>> BEGIN SUPPLIED RECORDS

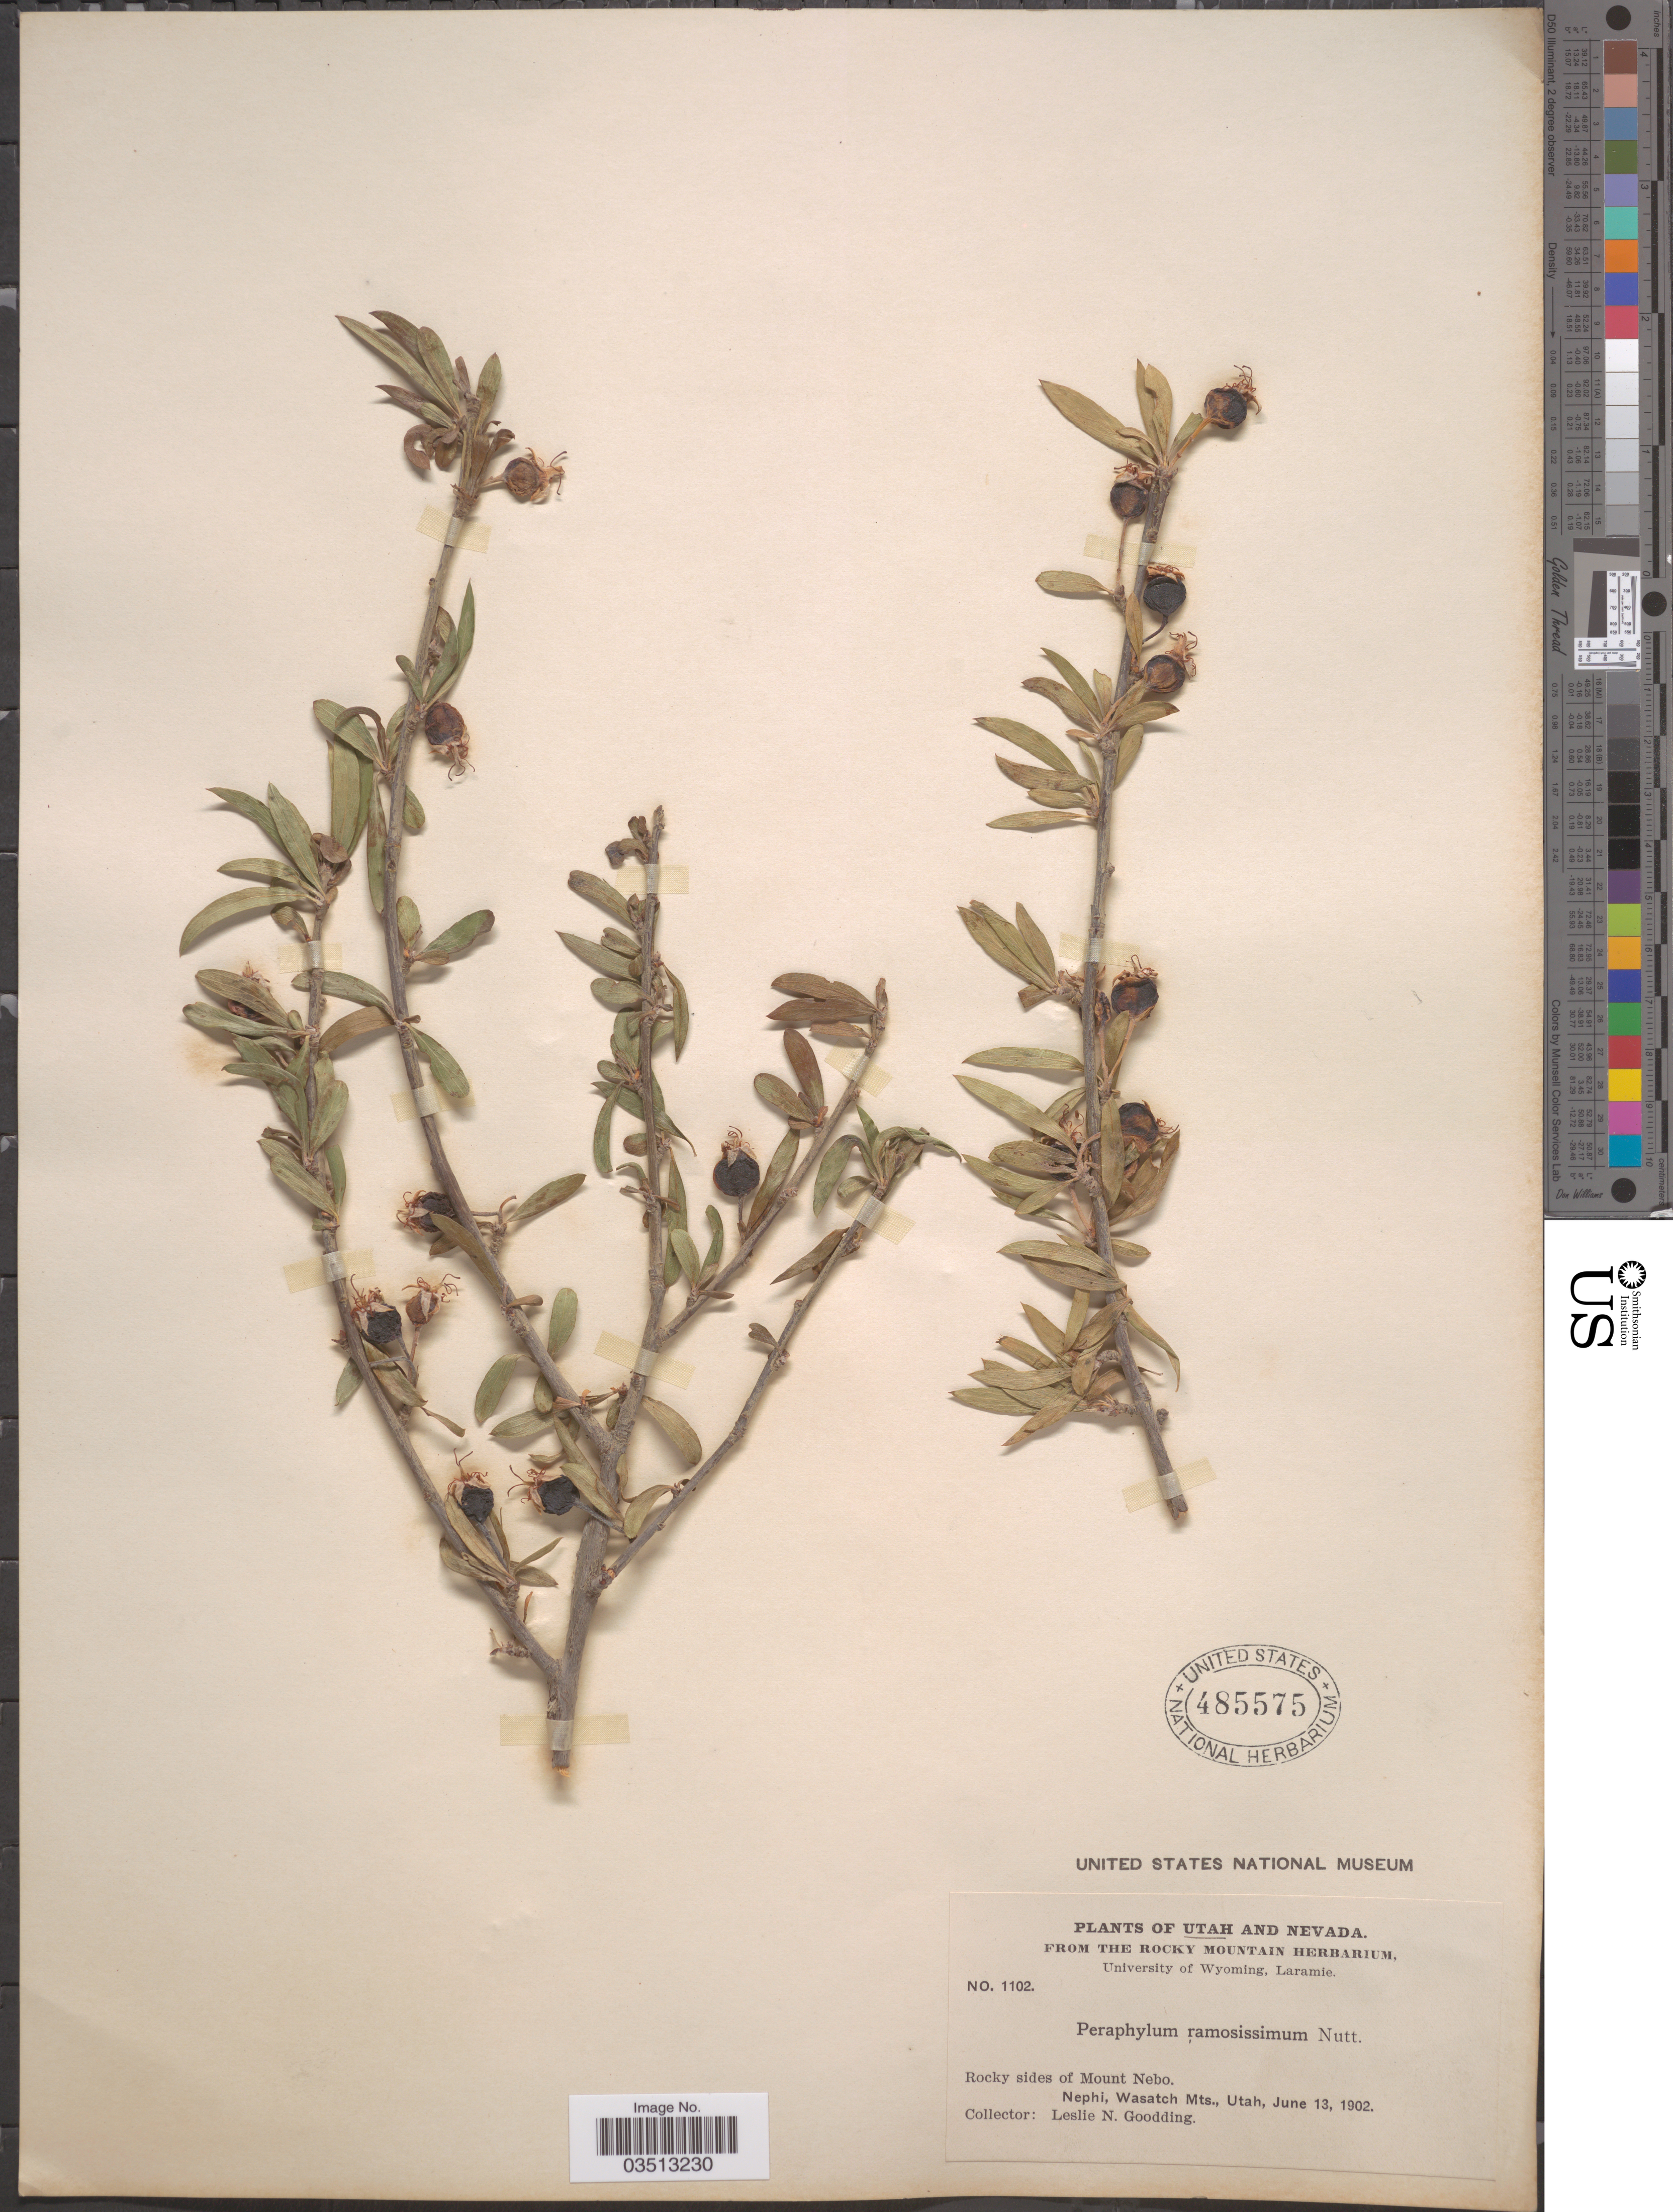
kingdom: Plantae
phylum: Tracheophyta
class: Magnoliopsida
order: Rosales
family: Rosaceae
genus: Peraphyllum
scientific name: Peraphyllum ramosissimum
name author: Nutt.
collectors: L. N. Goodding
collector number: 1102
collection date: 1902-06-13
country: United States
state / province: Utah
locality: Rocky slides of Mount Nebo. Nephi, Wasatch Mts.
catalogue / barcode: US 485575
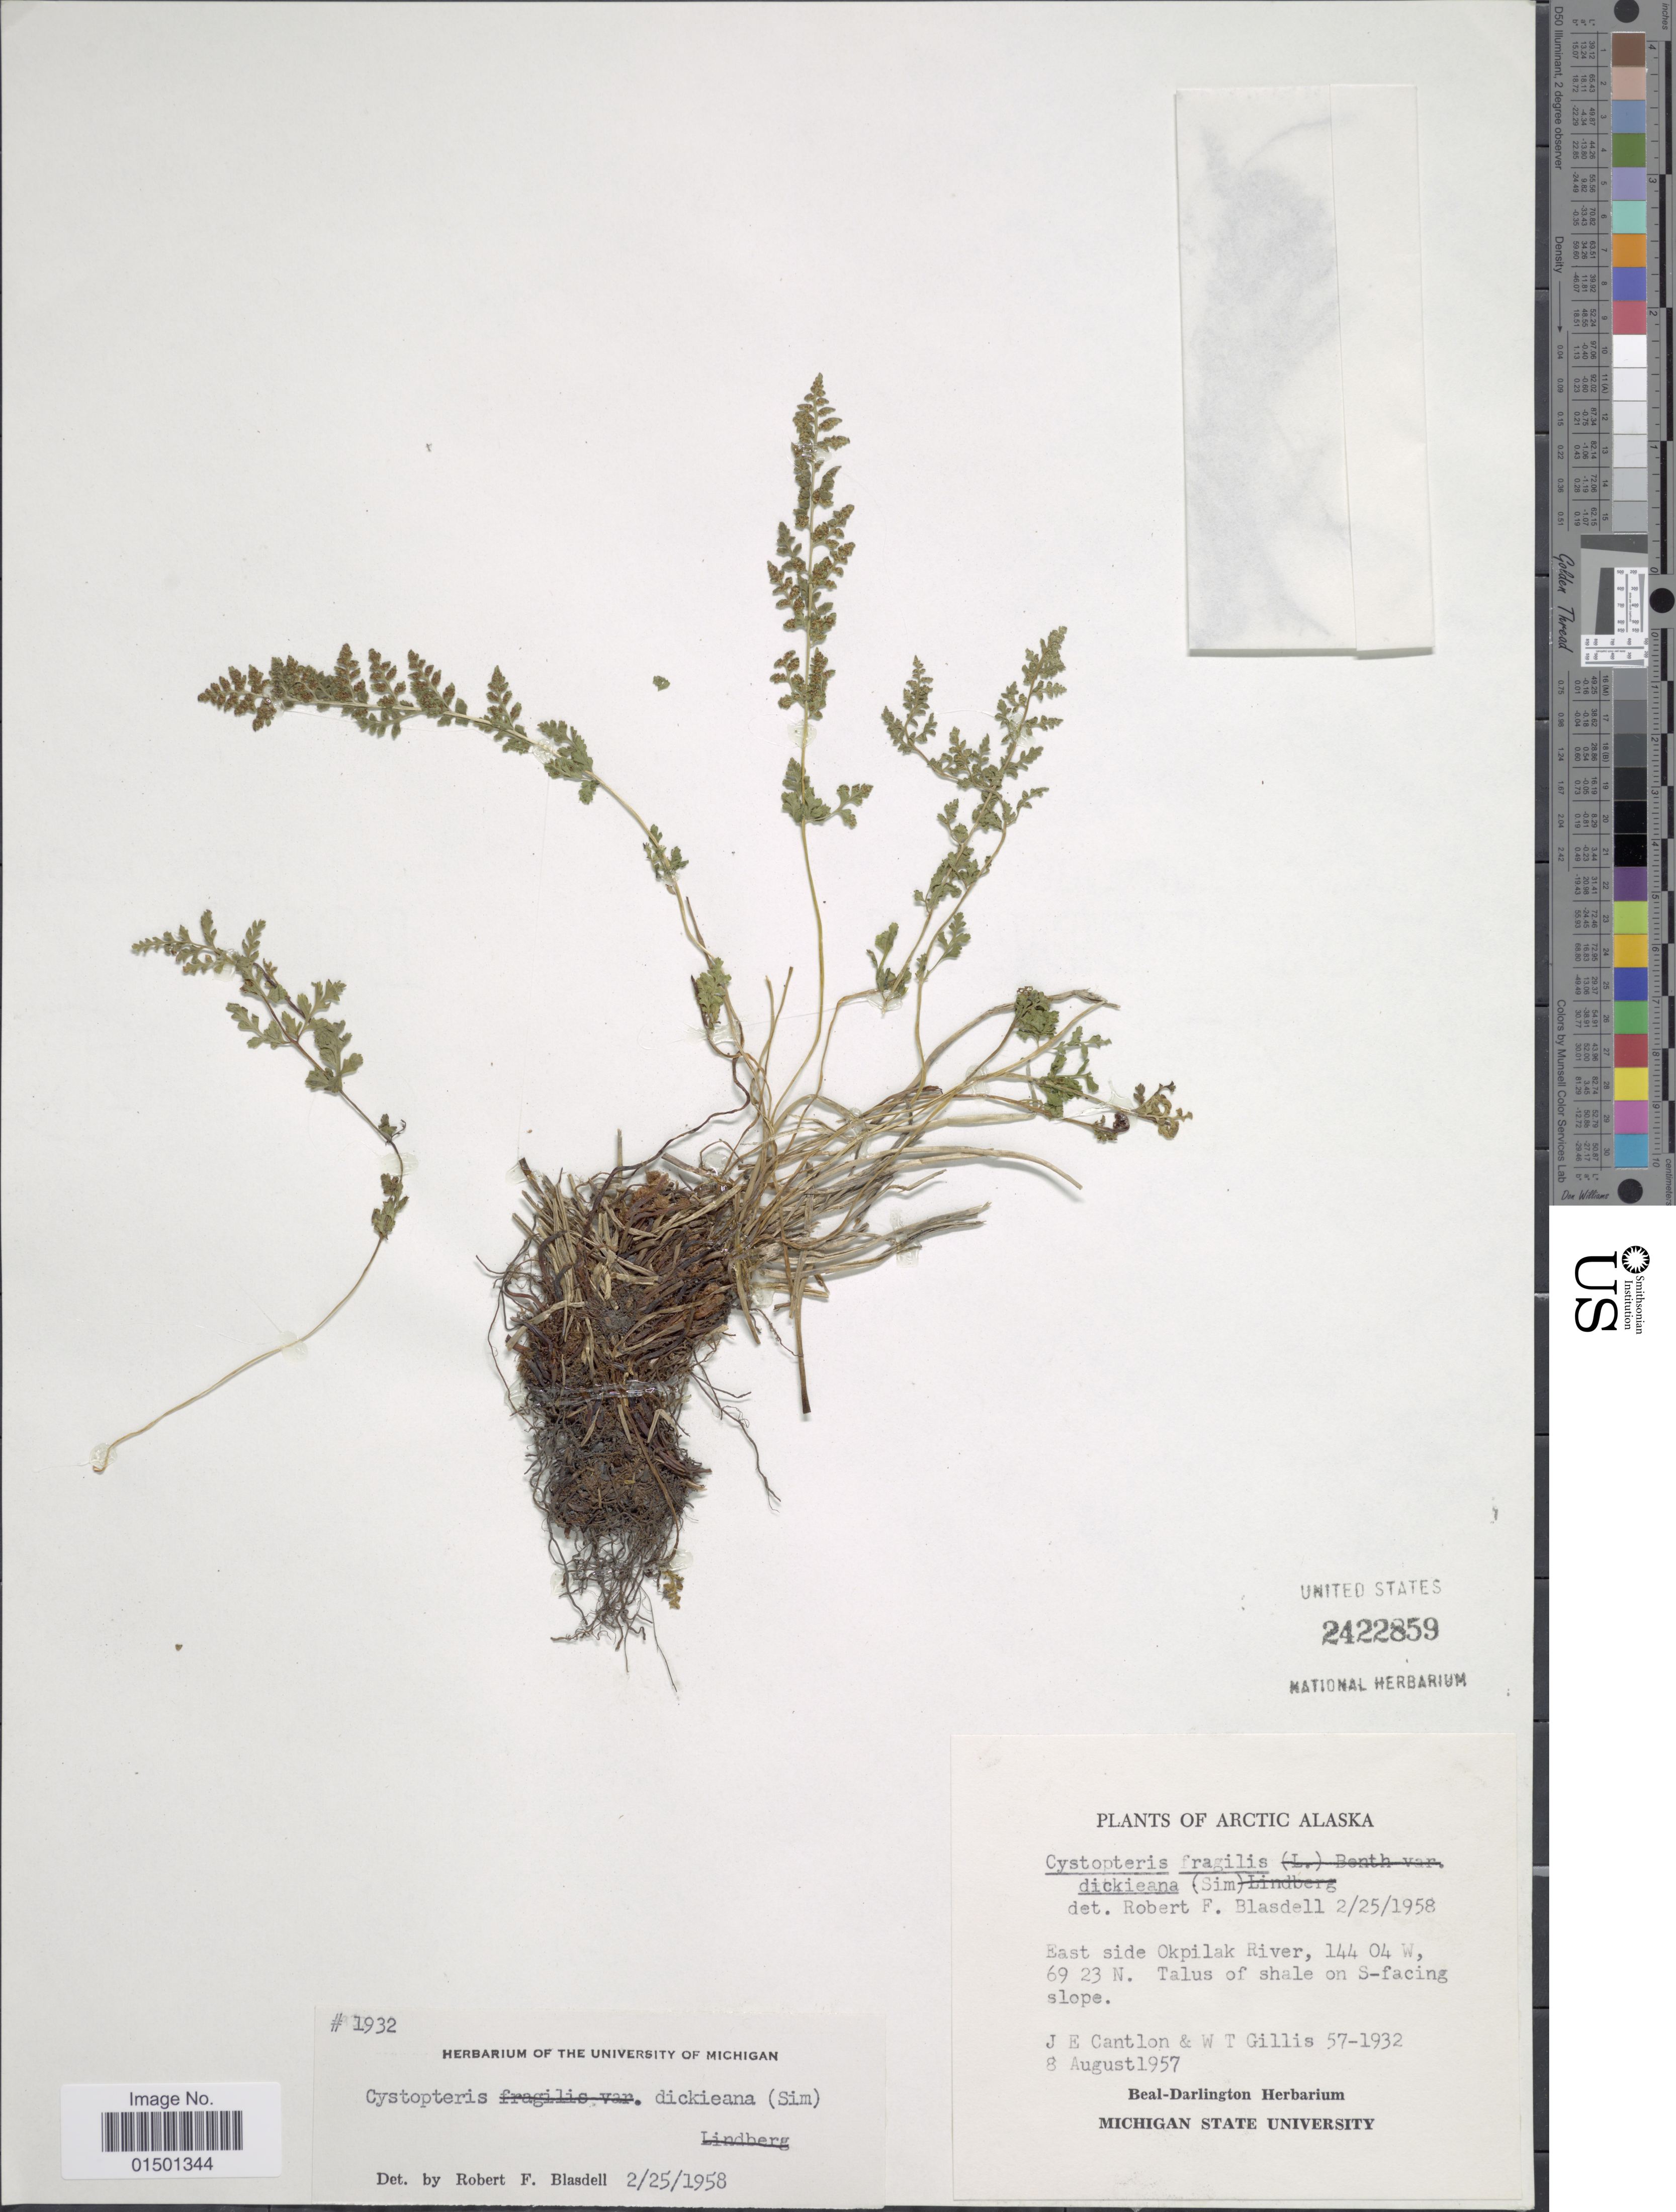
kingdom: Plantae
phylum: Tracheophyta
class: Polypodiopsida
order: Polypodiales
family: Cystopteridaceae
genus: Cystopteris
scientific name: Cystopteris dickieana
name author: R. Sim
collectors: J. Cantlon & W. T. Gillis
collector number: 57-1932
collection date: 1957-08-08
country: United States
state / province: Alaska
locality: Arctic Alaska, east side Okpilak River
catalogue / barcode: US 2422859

>> END SUPPLIED RECORDS

STATED GOAL: Copy every line of both rows above word for word, leaving out the pictures.

OUTPUT FOR THIS TASK:
kingdom: Plantae
phylum: Tracheophyta
class: Magnoliopsida
order: Rosales
family: Rosaceae
genus: Peraphyllum
scientific name: Peraphyllum ramosissimum
name author: Nutt.
collectors: L. N. Goodding
collector number: 1102
collection date: 1902-06-13
country: United States
state / province: Utah
locality: Rocky slides of Mount Nebo. Nephi, Wasatch Mts.
catalogue / barcode: US 485575
kingdom: Plantae
phylum: Tracheophyta
class: Polypodiopsida
order: Polypodiales
family: Cystopteridaceae
genus: Cystopteris
scientific name: Cystopteris dickieana
name author: R. Sim
collectors: J. Cantlon & W. T. Gillis
collector number: 57-1932
collection date: 1957-08-08
country: United States
state / province: Alaska
locality: Arctic Alaska, east side Okpilak River
catalogue / barcode: US 2422859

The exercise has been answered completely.